The Evija will receive a carbon fiber chassis (supplied by CPC) that weighs only 129 kg along with the subframes, and Lotus is aiming for a total weight of 1,680 kg. The battery pack comes from Williams Advanced Engineering, a Formula One team spin-off responsible for the first generation of Formula E racing batteries and the batteries of the new electric off-road racer Extreme E. At 70 kWh you can forgive that it is nothing special. According to Lotus, the battery of Evija will have a capacity of 2,000 kW.
Four Wheels, Four Engines
All energy is delivered to four engine-generator units, one for each Evija wheel. Each engine will have 493 hp (368 kW) and 314 lb-ft (425 Nm), giving the car a powerful 1,971 hp (1,470 kW) and 1,254 lb-ft (1,700 Nm). The performance goals are equally impressive. Maybe not the 0-62mph (0-100km / h) – under three seconds – or the top speed – over 340km / h – because today there are cars on sale that can do that and more. But how does 0-186 mph (0-300 km / h) sound in less than nine seconds? Lotus also says that 100 to 200 km / h take less than three seconds and 200 to 300 km / h are sent in less than four seconds.

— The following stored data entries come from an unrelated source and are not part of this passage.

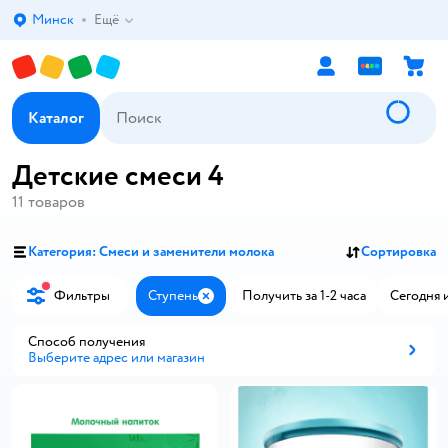
Минск
Ещё
Выбор адреса доставки.
Каталог
Детские смеси 4
11
товаров
Категория: Смеси и заменители молока
Сортировка
Фильтры
Ступень
Получить за 1-2 часа
Сегодня 
Закрыть
Способ получения
Выберите адрес или магазин
Способ получения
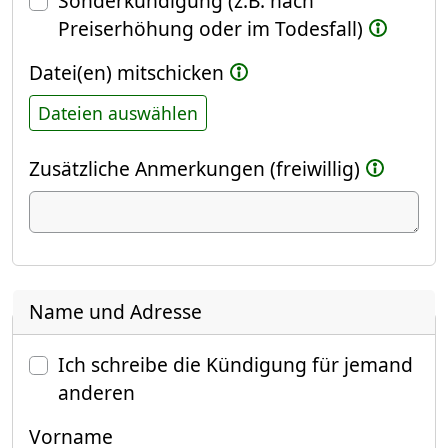
Sonderkündigung (z.B. nach
Preiserhöhung oder im Todesfall)
Datei(en) mitschicken
Dateien auswählen
Zusätzliche Anmerkungen (freiwillig)
Name und Adresse
Ich schreibe die Kündigung für jemand
anderen
Vorname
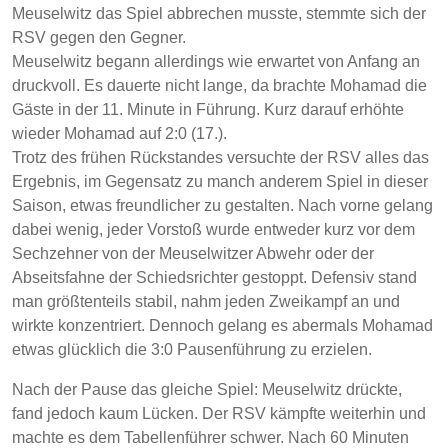
Meuselwitz das Spiel abbrechen musste, stemmte sich der
RSV gegen den Gegner.
Meuselwitz begann allerdings wie erwartet von Anfang an
druckvoll. Es dauerte nicht lange, da brachte Mohamad die
Gäste in der 11. Minute in Führung. Kurz darauf erhöhte
wieder Mohamad auf 2:0 (17.).
Trotz des frühen Rückstandes versuchte der RSV alles das
Ergebnis, im Gegensatz zu manch anderem Spiel in dieser
Saison, etwas freundlicher zu gestalten. Nach vorne gelang
dabei wenig, jeder Vorstoß wurde entweder kurz vor dem
Sechzehner von der Meuselwitzer Abwehr oder der
Abseitsfahne der Schiedsrichter gestoppt. Defensiv stand
man größtenteils stabil, nahm jeden Zweikampf an und
wirkte konzentriert. Dennoch gelang es abermals Mohamad
etwas glücklich die 3:0 Pausenführung zu erzielen.
Nach der Pause das gleiche Spiel: Meuselwitz drückte,
fand jedoch kaum Lücken. Der RSV kämpfte weiterhin und
machte es dem Tabellenführer schwer. Nach 60 Minuten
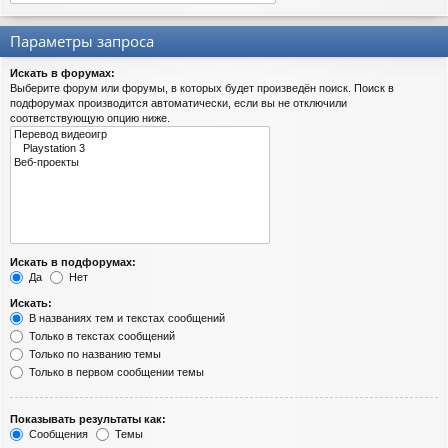
Параметры запроса
Искать в форумах:
Выберите форум или форумы, в которых будет произведён поиск. Поиск в
подфорумах производится автоматически, если вы не отключили
соответствующую опцию ниже.
Искать в подфорумах:
Да
Нет
Искать:
В названиях тем и текстах сообщений
Только в текстах сообщений
Только по названию темы
Только в первом сообщении темы
Показывать результаты как:
Сообщения
Темы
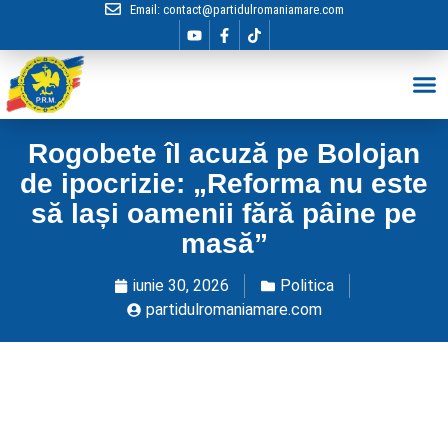
Email:
contact@partidulromaniamare.com
Hai în Echip
Rogobete îl acuză pe Bolojan
de ipocrizie: „Reforma nu este
să lași oamenii fără pâine pe
masă”
iunie 30, 2026
Politica
partidulromaniamare.com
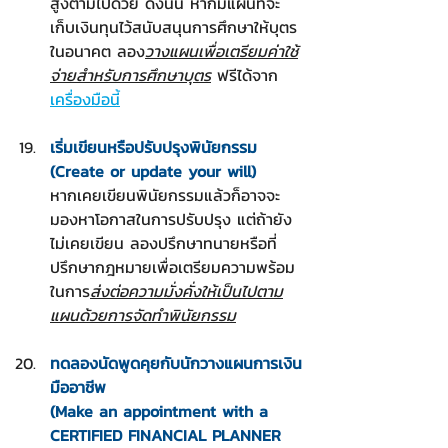
สูงตามไปด้วย ดังนั้น หากมีแผนที่จะ
เก็บเงินทุนไว้สนับสนุนการศึกษาให้บุตร
ในอนาคต ลอง
วางแผนเพื่อเตรียมค่าใช้
จ่ายสำหรับการศึกษาบุตร
 ฟรีได้จาก 
เครื่องมือนี้
เริ่มเขียนหรือปรับปรุงพินัยกรรม
(Create or update your will)
หากเคยเขียนพินัยกรรมแล้วก็อาจจะ
มองหาโอกาสในการปรับปรุง แต่ถ้ายัง
ไม่เคยเขียน ลองปรึกษาทนายหรือที่
ปรึกษากฎหมายเพื่อเตรียมความพร้อม
ในการ
ส่งต่อความมั่งคั่งให้เป็นไปตาม
แผนด้วยการจัดทำพินัยกรรม
ทดลองนัดพูดคุยกับนักวางแผนการเงิน
มืออาชีพ
(Make an appointment with a 
CERTIFIED FINANCIAL PLANNER 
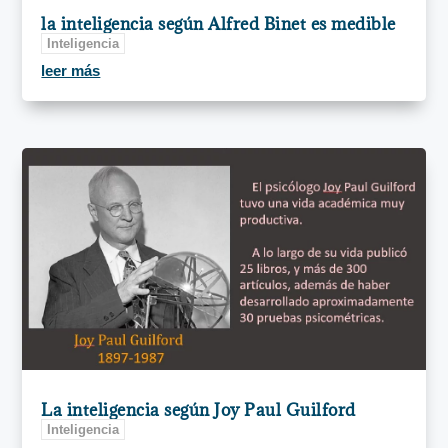
la inteligencia según Alfred Binet es medible
Inteligencia
leer más
La inteligencia según Joy Paul Guilford
Inteligencia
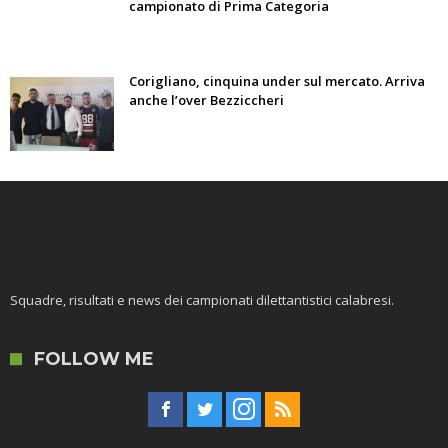
campionato di Prima Categoria
Corigliano, cinquina under sul mercato. Arriva
anche l’over Bezziccheri
Squadre, risultati e news dei campionati dilettantistici calabresi.
FOLLOW ME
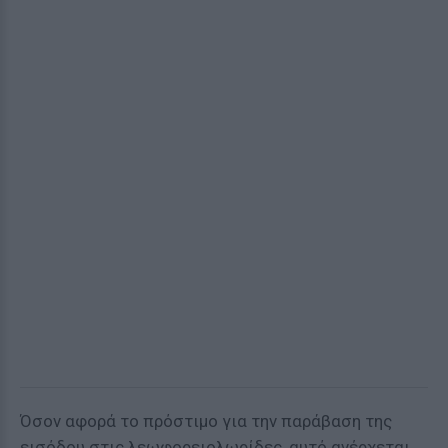
Όσον αφορά το πρόστιμο για την παράβαση της
εισόδου στις λεωφορειολωρίδες, αυτό ανέρχεται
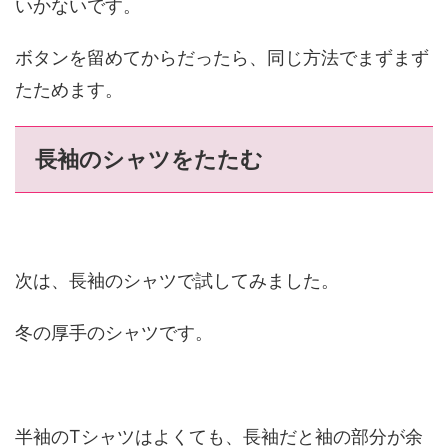
いかないです。
ボタンを留めてからだったら、同じ方法でまずまず
たためます。
長袖のシャツをたたむ
次は、長袖のシャツで試してみました。
冬の厚手のシャツです。
半袖のTシャツはよくても、長袖だと袖の部分が余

"With the Lotus Evija, we have a highly efficient electric propulsion package capable of powering the road in unprecedented ways, with our batteries, electric motors and transmissions each operating at an efficiency up to 98%, setting new standards for excellence in engineering, "said Matt Windle, president of sports car technology at Lotus Cars.
Williams has designed the battery so that it can hold a charge of up to 800 kW. If someone builds such a powerful charger, they should be able to get the battery up to 100% in nine minutes. By then, Evija owners will have to settle for some of the new 350 kW CCS2 fast chargers. According to Lotus, the state of charge of an Evija will increase from 0 to 80% in 12 minutes. However, using a relatively low capacity battery results in a relatively short range – 250 miles (400 km) as determined by the (rather inaccurate) WLTP test scheme (which probably means that the range is closer to EPA testing) 210 miles).  Production will start next year with a production capacity of 130 vehicles (corresponding to the internal designation of the Evija, the Lotus Type 130). But they will not be cheap. Pricing starts at $ 2.1 million (£ 1.7 million), and if you really want to make sure you own one of those 130 cars, Lotus will be happy to secure a production slot for you as soon as you receive a $ 310,177 deposit (£ 250,000).